Trump subverts debate into street-fighting spectacle
Asking Donald Trump to participate in a presidential debate is like asking a fish to perform a headstand — it is simply outside the realm of possibility. And so it was with Tuesday night’s debate in the US.
There was such contempt, such flagrant abandonment by Trump of the norms and practices that accompany these types of exercises, that it seems not unreasonable to believe he simply has not the first clue of how they’re supposed to work.
In the world of the pugnacious bully, all is surveyed only as an opportunity to shout down, interrupt, heckle, insult and belittle.
That the audience thereby loses any chance for clarification, explanation or understanding doesn’t even enter this calculation.
So degrading and corrupting is Trump’s type of discourse that I was tempted to cheer when Joe Biden said “shut up, man” and called him a clown — as if Biden had managed to land some punches. But that is, of course, to concede that the metric of the debate was one of Trump ’ s choosing: who was the better street fighter, not who offered the more compelling response.
So much of the coverage of the debate I’ve seen focused almost exclusively on the spectacle that is Trump. That is understandable: spectacle suffocated any substance. But such coverage, even outraged coverage, serves only to reinforce the disservice to the American public, who are once again denied any opportunity for real understanding or explanation.
This challenge of how to manage and respond to a person such as Trump, who would overturn our very measurement of what constitutes public good, and eligibility for public leadership, isn’t only one Biden must confront. It is a challenge for all invested in and desiring of a public discourse that facilitates shared values, understanding, communion and compassion.
It is a challenge we in SA face every day too. Take this week’s letter from Jacob Zuma’s lawyers to deputy judge president Raymond Zondo calling for his recusal as chair of the state capture commission. Among the many legal and realworld inanities, there is this allegation: Zondo’s “bias against [Zuma] is a result of personal matters and strained relations that [Zondo] ought to have disclosed right at the beginning of the inquiry”.
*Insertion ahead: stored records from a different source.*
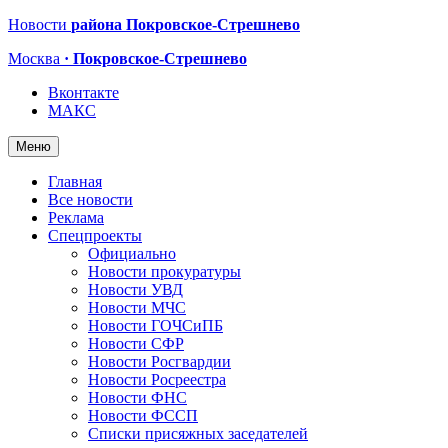
Новости
района Покровское-Стрешнево
Москва
· Покровское-Стрешнево
Вконтакте
МАКС
Меню
Главная
Все новости
Реклама
Спецпроекты
Официально
Новости прокуратуры
Новости УВД
Новости МЧС
Новости ГОЧСиПБ
Новости СФР
Новости Росгвардии
Новости Росреестра
Новости ФНС
Новости ФССП
Списки присяжных заседателей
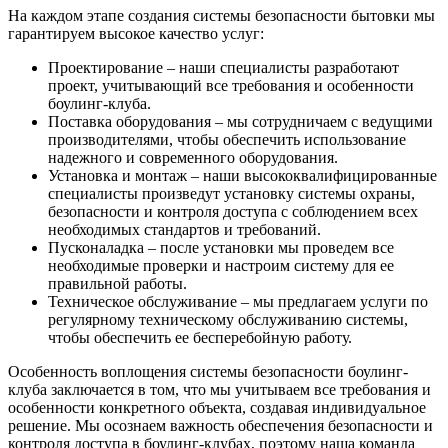
На каждом этапе создания системы безопасности бытовки мы
гарантируем высокое качество услуг:
Проектирование – наши специалисты разработают
проект, учитывающий все требования и особенности
боулинг-клуба.
Поставка оборудования – мы сотрудничаем с ведущими
производителями, чтобы обеспечить использование
надежного и современного оборудования.
Установка и монтаж – наши высококвалифицированные
специалисты произведут установку системы охраны,
безопасности и контроля доступа с соблюдением всех
необходимых стандартов и требований.
Пусконаладка – после установки мы проведем все
необходимые проверки и настроим систему для ее
правильной работы.
Техническое обслуживание – мы предлагаем услуги по
регулярному техническому обслуживанию системы,
чтобы обеспечить ее бесперебойную работу.
Особенность воплощения системы безопасности боулинг-
клуба заключается в том, что мы учитываем все требования и
особенности конкретного объекта, создавая индивидуальное
решение. Мы осознаем важность обеспечения безопасности и
контроля доступа в боулинг-клубах, поэтому наша команда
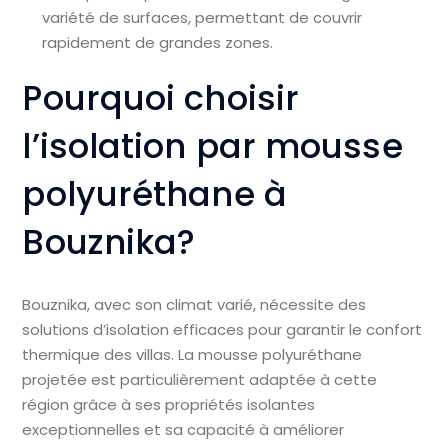
variété de surfaces, permettant de couvrir
rapidement de grandes zones.
Pourquoi choisir
l’isolation par mousse
polyuréthane à
Bouznika?
Bouznika, avec son climat varié, nécessite des
solutions d’isolation efficaces pour garantir le confort
thermique des villas. La mousse polyuréthane
projetée est particulièrement adaptée à cette
région grâce à ses propriétés isolantes
exceptionnelles et sa capacité à améliorer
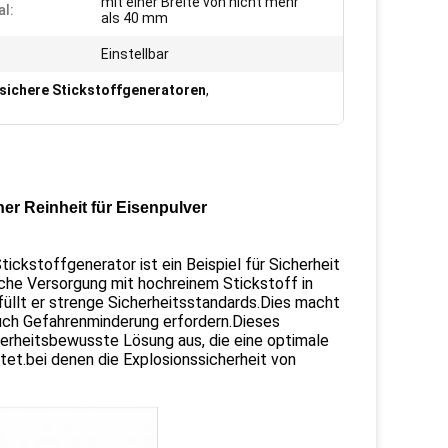
mit einer Breite von nicht mehr
al:
als 40 mm
Einstellbar
sichere Stickstoffgeneratoren
,
er Reinheit für Eisenpulver
kstoffgenerator ist ein Beispiel für Sicherheit
rliche Versorgung mit hochreinem Stickstoff in
üllt er strenge Sicherheitsstandards.Dies macht
 auch Gefahrenminderung erfordern.Dieses
cherheitsbewusste Lösung aus, die eine optimale
tet.bei denen die Explosionssicherheit von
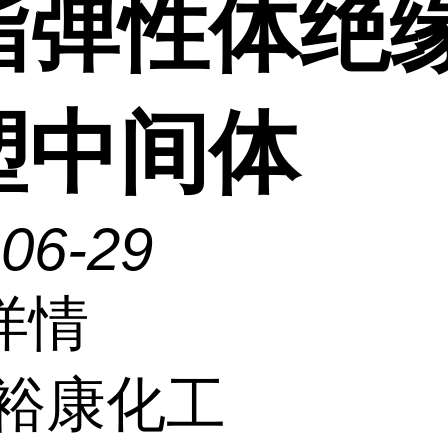
酯弹性体绝
塑中间体
-06-29
详情
裕康化工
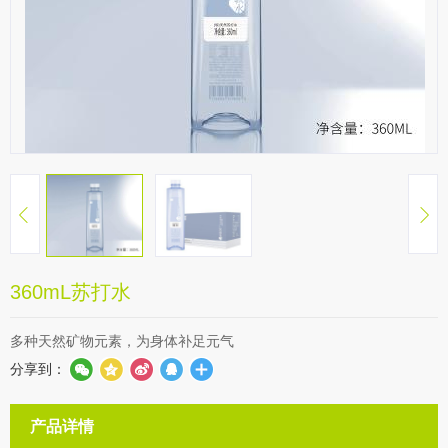
360mL苏打水
多种天然矿物元素，为身体补足元气
分享到：
产品详情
This invites the obvious response that Zuma, as president of the republic and so occupying the highest public position and most weighty ethical role in the country — and the person responsible for appointing Zondo to his position as chair of the commission in the first place was arguably even more obligated to take into account and disclose these personal matters and relations, such that they may be, at the time of the appointment.
But this is of no real concern to the former president and his lawyers. Nor, I imagine, would any observation that “the big man” identity and pity-party narrative make for strange bedfellows, disturb them. It is taken straight from the Trump playbook that leadership, consistency, coherence and truth in public statement are for the birds.
For Trump and Zuma, the role and position of leadership is endlessly malleable: to be inhabited to dominate; to be scapegoated to abjure responsibility. That public leadership ought to have both a solidity and weight to it — a sacred obligation and trust owed to those who are governed is entirely foreign.
That would be less of a tragedy were we in our attentions and coverage less likely to make it foreign to ourselves and the public too. But so startled, sometimes starstruck, are we by the spectacle, that we give over our system of measurement and assessment, allowing it to dominate when it should never merit our notice.